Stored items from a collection

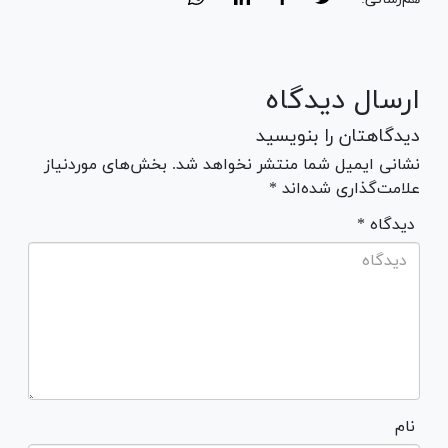
ارسال دیدگاه
دیدگاهتان را بنویسید
نشانی ایمیل شما منتشر نخواهد شد. بخش‌های موردنیاز
علامت‌گذاری شده‌اند *
* دیدگاه
نام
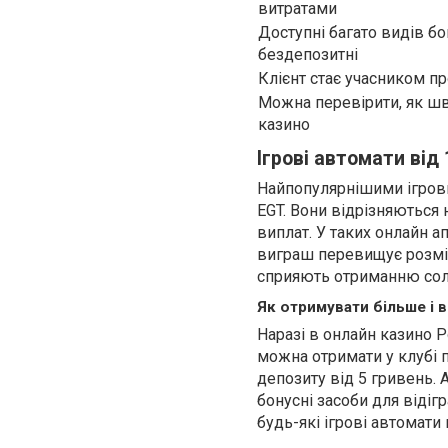
витратами
Доступні багато видів бон
бездепозитні
Клієнт стає учасником п
Можна перевірити, як ш
казино
Ігрові автомати від 
Найпопулярнішими ігровим
EGT. Вони відрізняються
виплат. У таких онлайн ап
виграш перевищує розмір 
сприяють отриманню солі
Як отримувати більше і 
Наразі в онлайн казино P
можна отримати у клубі п
депозиту від 5 гривень.
бонусні засоби для відіг
будь-які ігрові автомати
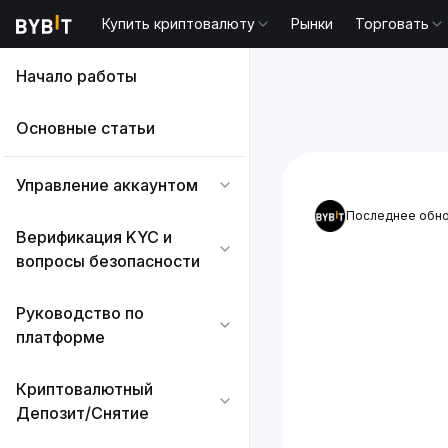
Купить криптовалюту
Рынки
Торговать
Начало работы
Основные статьи
Управление аккаунтом
Последнее обно
Верификация KYC и
вопросы безопасности
Руководство по
платформе
Криптовалютный
Депозит/Снятие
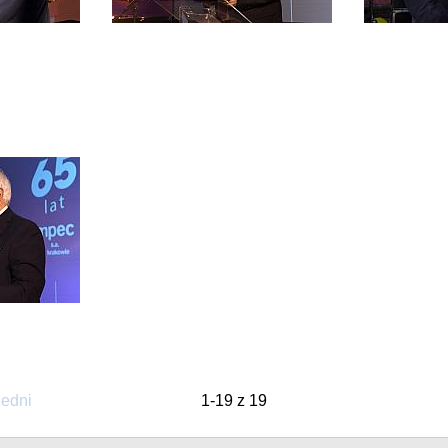
edni
1-19 z 19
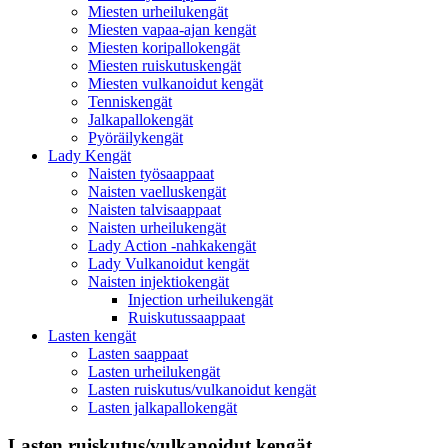
Miesten urheilukengät
Miesten vapaa-ajan kengät
Miesten koripallokengät
Miesten ruiskutuskengät
Miesten vulkanoidut kengät
Tenniskengät
Jalkapallokengät
Pyöräilykengät
Lady Kengät
Naisten työsaappaat
Naisten vaelluskengät
Naisten talvisaappaat
Naisten urheilukengät
Lady Action -nahkakengät
Lady Vulkanoidut kengät
Naisten injektiokengät
Injection urheilukengät
Ruiskutussaappaat
Lasten kengät
Lasten saappaat
Lasten urheilukengät
Lasten ruiskutus/vulkanoidut kengät
Lasten jalkapallokengät
Lasten ruiskutus/vulkanoidut kengät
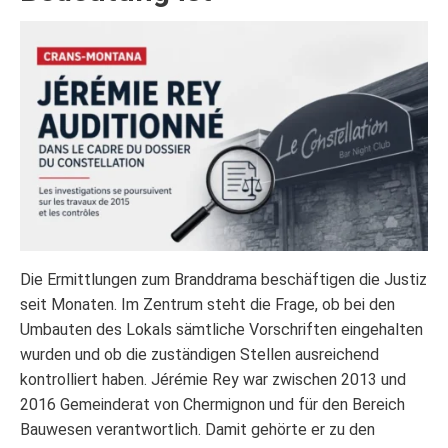
Die Ermittlungen zum Branddrama beschäftigen die Justiz
seit Monaten. Im Zentrum steht die Frage, ob bei den
Umbauten des Lokals sämtliche Vorschriften eingehalten
wurden und ob die zuständigen Stellen ausreichend
kontrolliert haben. Jérémie Rey war zwischen 2013 und
2016 Gemeinderat von Chermignon und für den Bereich
Bauwesen verantwortlich. Damit gehörte er zu den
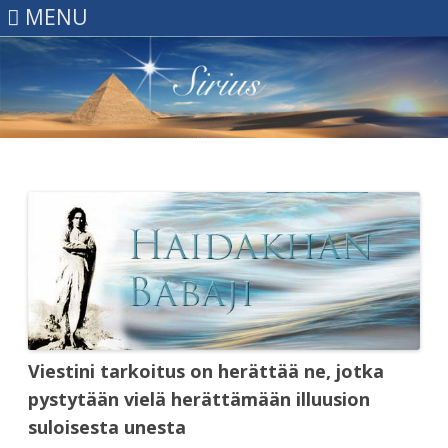
MENU
Skip
to
content
Viestini tarkoitus on herättää ne, jotka
pystytään vielä herättämään illuusion
suloisesta unesta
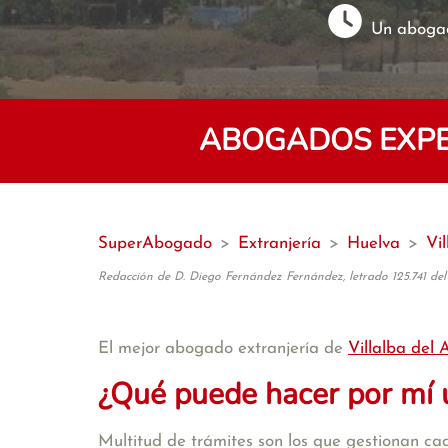
Un abogad
ABOGADOS EXPER
SuperAbogado
>
Extranjería
>
Huelva
>
Vil
Redacción de D. Diego Fernández Fernández, letrado 125.741 del
El mejor abogado extranjería de
Villalba del 
¿Qué puede hacer por mí 
Multitud de trámites son los que gestionan cad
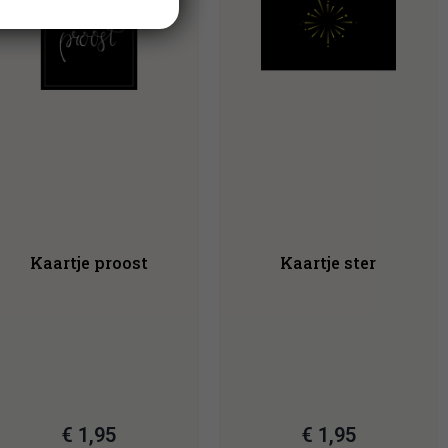
Kaartje proost
Kaartje ster
€
1,95
€
1,95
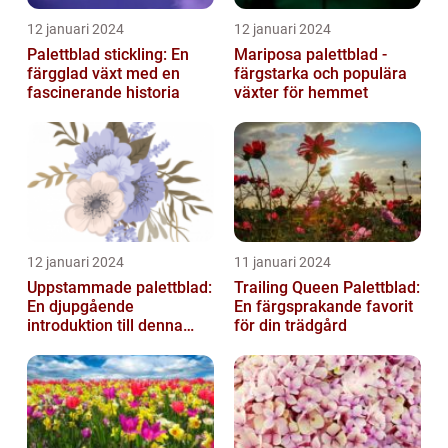
12 januari 2024
12 januari 2024
Palettblad stickling: En
Mariposa palettblad -
färgglad växt med en
färgstarka och populära
fascinerande historia
växter för hemmet
12 januari 2024
11 januari 2024
Uppstammade palettblad:
Trailing Queen Palettblad:
En djupgående
En färgsprakande favorit
introduktion till denna
för din trädgård
populära växt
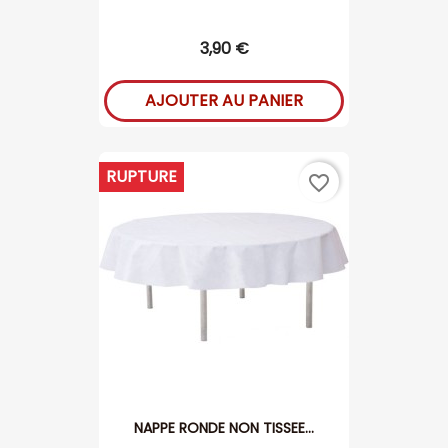
3,90 €
AJOUTER AU PANIER
RUPTURE
favorite_border
NAPPE RONDE NON TISSEE...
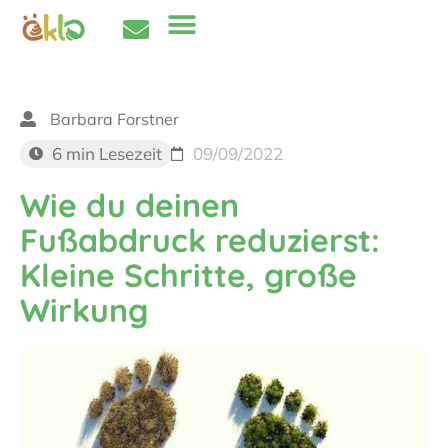
Barbara Forstner
6 min Lesezeit
09/09/2022
Wie du deinen
Fußabdruck reduzierst:
Kleine Schritte, große
Wirkung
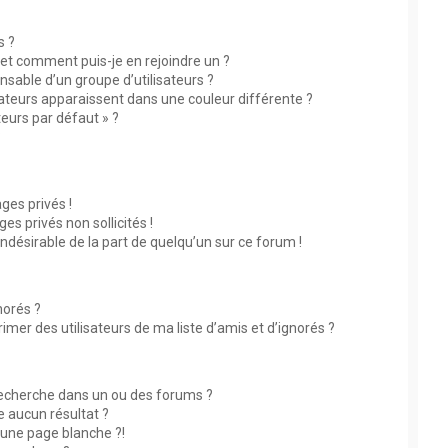
s ?
s et comment puis-je en rejoindre un ?
sable d’un groupe d’utilisateurs ?
sateurs apparaissent dans une couleur différente ?
teurs par défaut » ?
?
es privés !
s privés non sollicités !
indésirable de la part de quelqu’un sur ce forum !
norés ?
mer des utilisateurs de ma liste d’amis et d’ignorés ?
echerche dans un ou des forums ?
 aucun résultat ?
une page blanche ?!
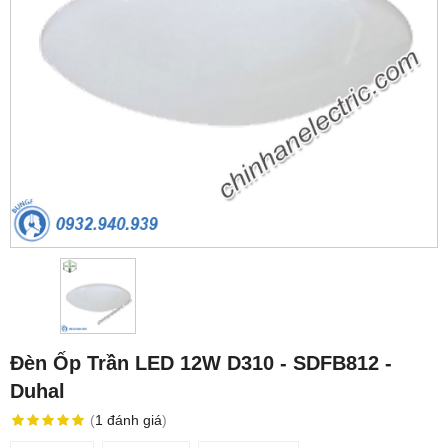
Đèn Ốp Trần LED 12W D310 - SDFB812 -
Duhal
(
1
đánh giá
)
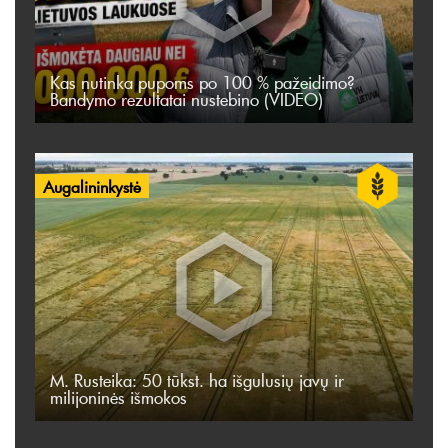
Kas nutinka pupoms po 100 % pažeidimo?
Bandymo rezultatai nustebino (VIDEO)
Augalininkystė
M. Rusteika: 50 tūkst. ha išgulusių javų ir
milijoninės išmokos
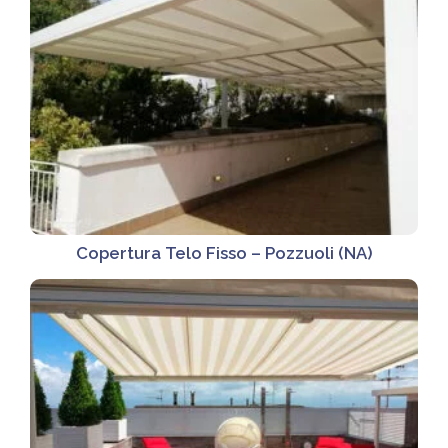
Copertura Telo Fisso – Pozzuoli (NA)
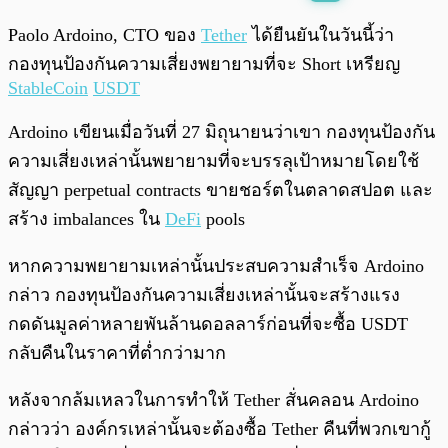
พร้อมเล่น
0:00
/
0:00
Paolo Ardoino, CTO ของ
Tether
ได้ยืนยันในวันนี้ว่า
กองทุนป้องกันความเสี่ยงพยายามที่จะ Short เหรียญ
StableCoin
USDT
Ardoino เขียนเมื่อวันที่ 27 มิถุนายนว่าเขา กองทุนป้องกัน
ความเสี่ยงเหล่านั้นพยายามที่จะบรรลุเป้าหมายโดยใช้
สัญญา perpetual contracts ขายชอร์ตในตลาดสปอต และ
สร้าง imbalances ใน
DeFi
pools
หากความพยายามเหล่านั้นประสบความสำเร็จ Ardoino
กล่าว กองทุนป้องกันความเสี่ยงเหล่านั้นจะสร้างแรง
กดดันมูลค่าหลายพันล้านดอลลาร์ก่อนที่จะซื้อ USDT
กลับคืนในราคาที่ต่ำกว่ามาก
หลังจากล้มเหลวในการทำให้ Tether สั่นคลอน Ardoino
กล่าวว่า องค์กรเหล่านั้นจะต้องซื้อ Tether คืนที่พวกเขากู้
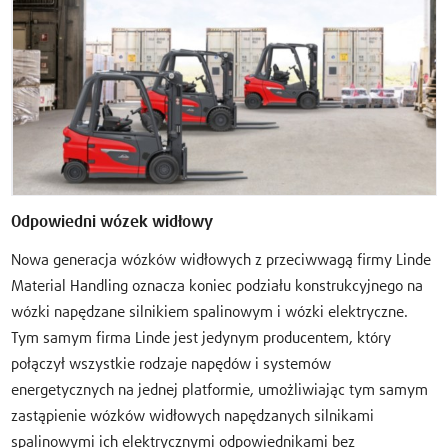
Odpowiedni wózek widłowy
Nowa generacja wózków widłowych z przeciwwagą firmy Linde
Material Handling oznacza koniec podziału konstrukcyjnego na
wózki napędzane silnikiem spalinowym i wózki elektryczne.
Tym samym firma Linde jest jedynym producentem, który
połączył wszystkie rodzaje napędów i systemów
energetycznych na jednej platformie, umożliwiając tym samym
zastąpienie wózków widłowych napędzanych silnikami
spalinowymi ich elektrycznymi odpowiednikami bez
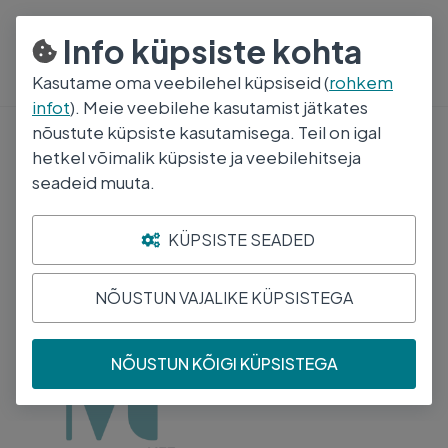
800 5000
E-R 8:30-17:00
Info küpsiste kohta
Kasutame oma veebilehel küpsiseid (
rohkem
infot
). Meie veebilehe kasutamist jätkates
nõustute küpsiste kasutamisega. Teil on igal
Idexx seadmed ja tarvikud
hetkel võimalik küpsiste ja veebilehitseja
seadeid muuta.
Vetstat
KÜPSISTE SEADED
Leiti
1
toodet
Järjesta
NÕUSTUN VAJALIKE KÜPSISTEGA
IDEXX VETSTAT IONIZED
CALCIUM CASSETTES
NÕUSTUN KÕIGI KÜPSISTEGA
98-19202-00 N5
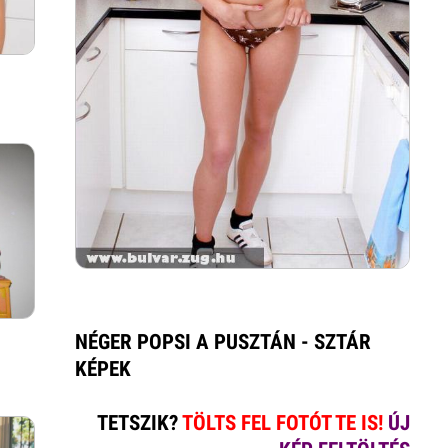
NÉGER POPSI A PUSZTÁN - SZTÁR
KÉPEK
TETSZIK?
TÖLTS FEL FOTÓT TE IS!
ÚJ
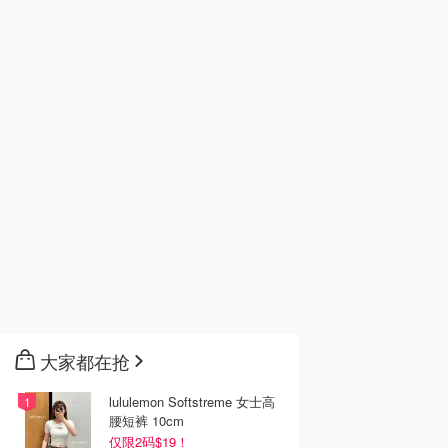
大家都在抢
lululemon Softstreme 女士高
腰短裤 10cm
仅限2码$19！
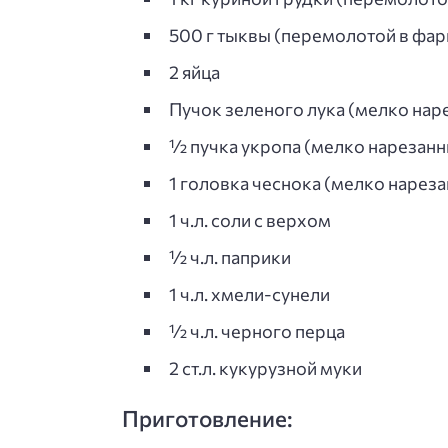
500 г тыквы (перемолотой в фа
2 яйца
Пучок зеленого лука (мелко нар
½ пучка укропа (мелко нарезанн
1 головка чеснока (мелко нареза
1 ч.л. соли с верхом
½ ч.л. паприки
1 ч.л. хмели-сунели
½ ч.л. черного перца
2 ст.л. кукурузной муки
Приготовление:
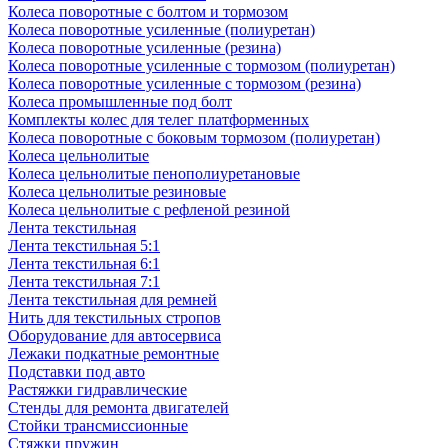
Колеса поворотные с болтом и тормозом
Колеса поворотные усиленные (полиуретан)
Колеса поворотные усиленные (резина)
Колеса поворотные усиленные с тормозом (полиуретан)
Колеса поворотные усиленные с тормозом (резина)
Колеса промышленные под болт
Комплекты колес для телег платформенных
Колеса поворотные c боковым тормозом (полиуретан)
Колеса цельнолитые
Колеса цельнолитые пенополиуретановые
Колеса цельнолитые резиновые
Колеса цельнолитые с рефленой резиной
Лента текстильная
Лента текстильная 5:1
Лента текстильная 6:1
Лента текстильная 7:1
Лента текстильная для ремней
Нить для текстильных стропов
Оборудование для автосервиса
Лежаки подкатные ремонтные
Подставки под авто
Растяжки гидравлические
Стенды для ремонта двигателей
Стойки трансмиссионные
Стяжки пружин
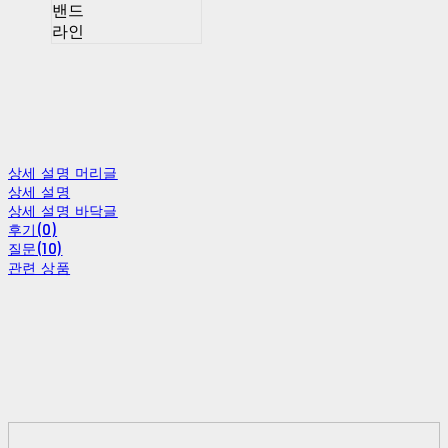
밴드
라인
상세 설명 머리글
상세 설명
상세 설명 바닥글
후기(0)
질문(10)
관련 상품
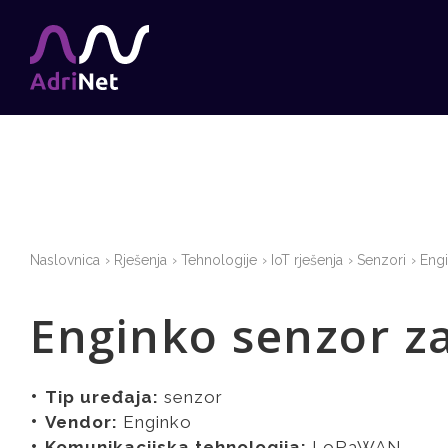
Naslovnica
Rješenja
Tehnologije
IoT rješenja
Senzori
Engi
Enginko senzor z
Tip uređaja:
senzor
Vendor:
Enginko
Komunikacijska tehnologija:
LoRaWAN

--- TASK DIRECTIONS ---
What lines in the data above contain the word "тормозом"? Copy them all.

--- ANSWER SECTION ---
Колеса поворотные с болтом и тормозом
Колеса поворотные усиленные с тормозом (полиуретан)
Колеса поворотные усиленные с тормозом (резина)
Колеса поворотные c боковым тормозом (полиуретан)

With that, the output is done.